# What you are asked to do
Please quote exactly the lines below from the line containing "0.290 | 0.096 |" to the line containing "0.539 | 0.115 |", both lines included, and nothing else.

***** Dataset entries

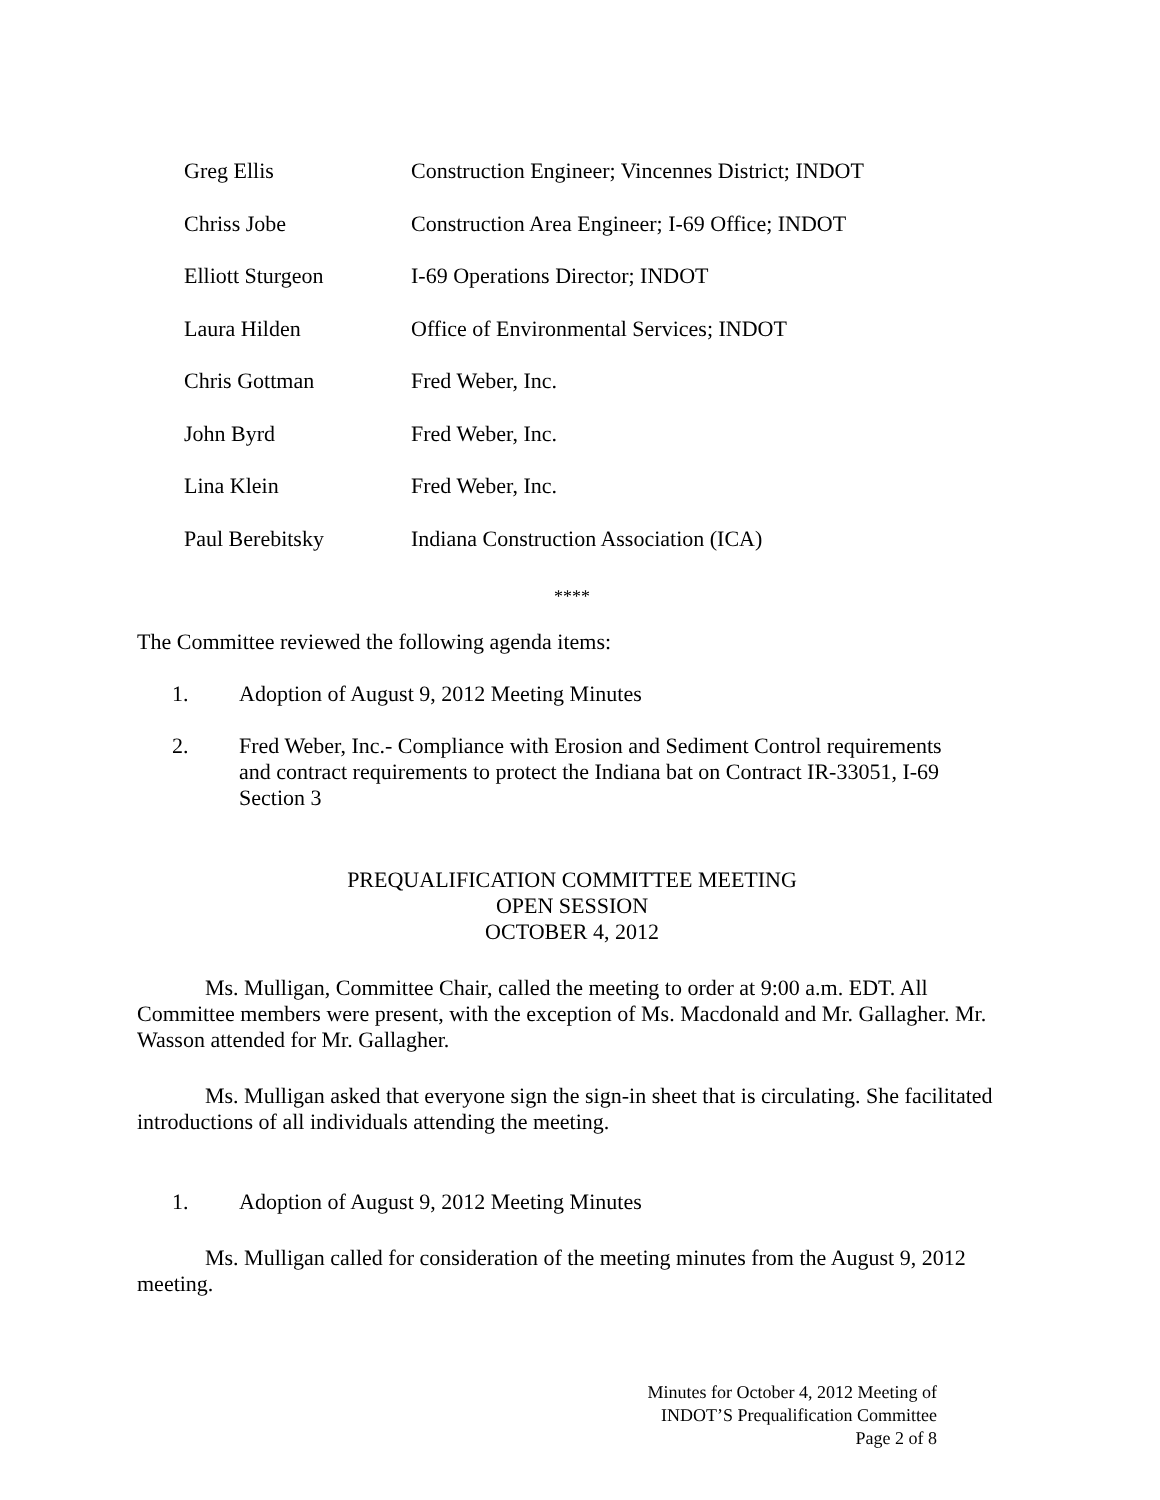Greg Ellis Construction Engineer; Vincennes District; INDOT
Chriss Jobe Construction Area Engineer; I-69 Office; INDOT
Elliott Sturgeon I-69 Operations Director; INDOT
Laura Hilden Office of Environmental Services; INDOT
Chris Gottman Fred Weber, Inc.
John Byrd Fred Weber, Inc.
Lina Klein Fred Weber, Inc.
Paul Berebitsky Indiana Construction Association (ICA)
****
The Committee reviewed the following agenda items:
1. Adoption of August 9, 2012 Meeting Minutes
2. Fred Weber, Inc.- Compliance with Erosion and Sediment Control requirements and contract requirements to protect the Indiana bat on Contract IR-33051, I-69 Section 3
PREQUALIFICATION COMMITTEE MEETING
OPEN SESSION
OCTOBER 4, 2012
Ms. Mulligan, Committee Chair, called the meeting to order at 9:00 a.m. EDT. All Committee members were present, with the exception of Ms. Macdonald and Mr. Gallagher. Mr. Wasson attended for Mr. Gallagher.
Ms. Mulligan asked that everyone sign the sign-in sheet that is circulating. She facilitated introductions of all individuals attending the meeting.
1. Adoption of August 9, 2012 Meeting Minutes
Ms. Mulligan called for consideration of the meeting minutes from the August 9, 2012 meeting.
Minutes for October 4, 2012 Meeting of
INDOT’S Prequalification Committee
Page 2 of 8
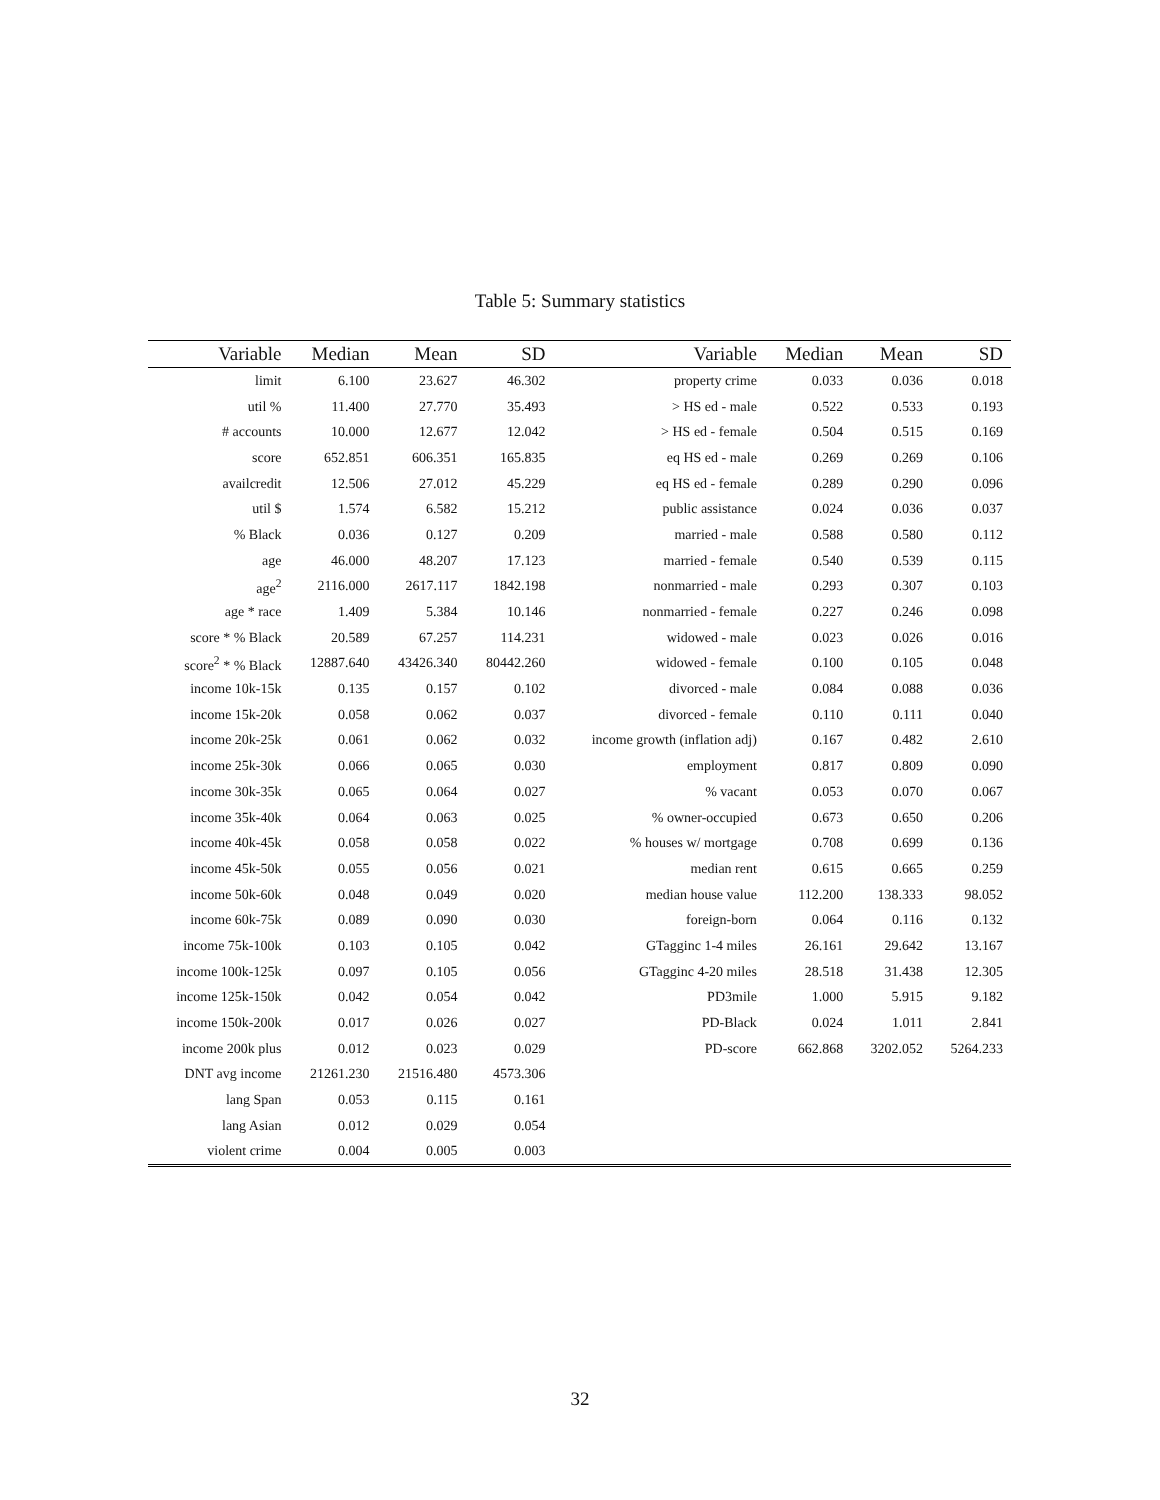Table 5: Summary statistics
| Variable | Median | Mean | SD | Variable | Median | Mean | SD |
| --- | --- | --- | --- | --- | --- | --- | --- |
| limit | 6.100 | 23.627 | 46.302 | property crime | 0.033 | 0.036 | 0.018 |
| util % | 11.400 | 27.770 | 35.493 | > HS ed - male | 0.522 | 0.533 | 0.193 |
| # accounts | 10.000 | 12.677 | 12.042 | > HS ed - female | 0.504 | 0.515 | 0.169 |
| score | 652.851 | 606.351 | 165.835 | eq HS ed - male | 0.269 | 0.269 | 0.106 |
| availcredit | 12.506 | 27.012 | 45.229 | eq HS ed - female | 0.289 | 0.290 | 0.096 |
| util $ | 1.574 | 6.582 | 15.212 | public assistance | 0.024 | 0.036 | 0.037 |
| % Black | 0.036 | 0.127 | 0.209 | married - male | 0.588 | 0.580 | 0.112 |
| age | 46.000 | 48.207 | 17.123 | married - female | 0.540 | 0.539 | 0.115 |
| age<sup>2</sup> | 2116.000 | 2617.117 | 1842.198 | nonmarried - male | 0.293 | 0.307 | 0.103 |
| age * race | 1.409 | 5.384 | 10.146 | nonmarried - female | 0.227 | 0.246 | 0.098 |
| score * % Black | 20.589 | 67.257 | 114.231 | widowed - male | 0.023 | 0.026 | 0.016 |
| score<sup>2</sup> * % Black | 12887.640 | 43426.340 | 80442.260 | widowed - female | 0.100 | 0.105 | 0.048 |
| income 10k-15k | 0.135 | 0.157 | 0.102 | divorced - male | 0.084 | 0.088 | 0.036 |
| income 15k-20k | 0.058 | 0.062 | 0.037 | divorced - female | 0.110 | 0.111 | 0.040 |
| income 20k-25k | 0.061 | 0.062 | 0.032 | income growth (inflation adj) | 0.167 | 0.482 | 2.610 |
| income 25k-30k | 0.066 | 0.065 | 0.030 | employment | 0.817 | 0.809 | 0.090 |
| income 30k-35k | 0.065 | 0.064 | 0.027 | % vacant | 0.053 | 0.070 | 0.067 |
| income 35k-40k | 0.064 | 0.063 | 0.025 | % owner-occupied | 0.673 | 0.650 | 0.206 |
| income 40k-45k | 0.058 | 0.058 | 0.022 | % houses w/ mortgage | 0.708 | 0.699 | 0.136 |
| income 45k-50k | 0.055 | 0.056 | 0.021 | median rent | 0.615 | 0.665 | 0.259 |
| income 50k-60k | 0.048 | 0.049 | 0.020 | median house value | 112.200 | 138.333 | 98.052 |
| income 60k-75k | 0.089 | 0.090 | 0.030 | foreign-born | 0.064 | 0.116 | 0.132 |
| income 75k-100k | 0.103 | 0.105 | 0.042 | GTagginc 1-4 miles | 26.161 | 29.642 | 13.167 |
| income 100k-125k | 0.097 | 0.105 | 0.056 | GTagginc 4-20 miles | 28.518 | 31.438 | 12.305 |
| income 125k-150k | 0.042 | 0.054 | 0.042 | PD3mile | 1.000 | 5.915 | 9.182 |
| income 150k-200k | 0.017 | 0.026 | 0.027 | PD-Black | 0.024 | 1.011 | 2.841 |
| income 200k plus | 0.012 | 0.023 | 0.029 | PD-score | 662.868 | 3202.052 | 5264.233 |
| DNT avg income | 21261.230 | 21516.480 | 4573.306 | | | | |
| lang Span | 0.053 | 0.115 | 0.161 | | | | |
| lang Asian | 0.012 | 0.029 | 0.054 | | | | |
| violent crime | 0.004 | 0.005 | 0.003 | | | | |
32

**********

# Output of the exercise
| availcredit | 12.506 | 27.012 | 45.229 | eq HS ed - female | 0.289 | 0.290 | 0.096 |
| util $ | 1.574 | 6.582 | 15.212 | public assistance | 0.024 | 0.036 | 0.037 |
| % Black | 0.036 | 0.127 | 0.209 | married - male | 0.588 | 0.580 | 0.112 |
| age | 46.000 | 48.207 | 17.123 | married - female | 0.540 | 0.539 | 0.115 |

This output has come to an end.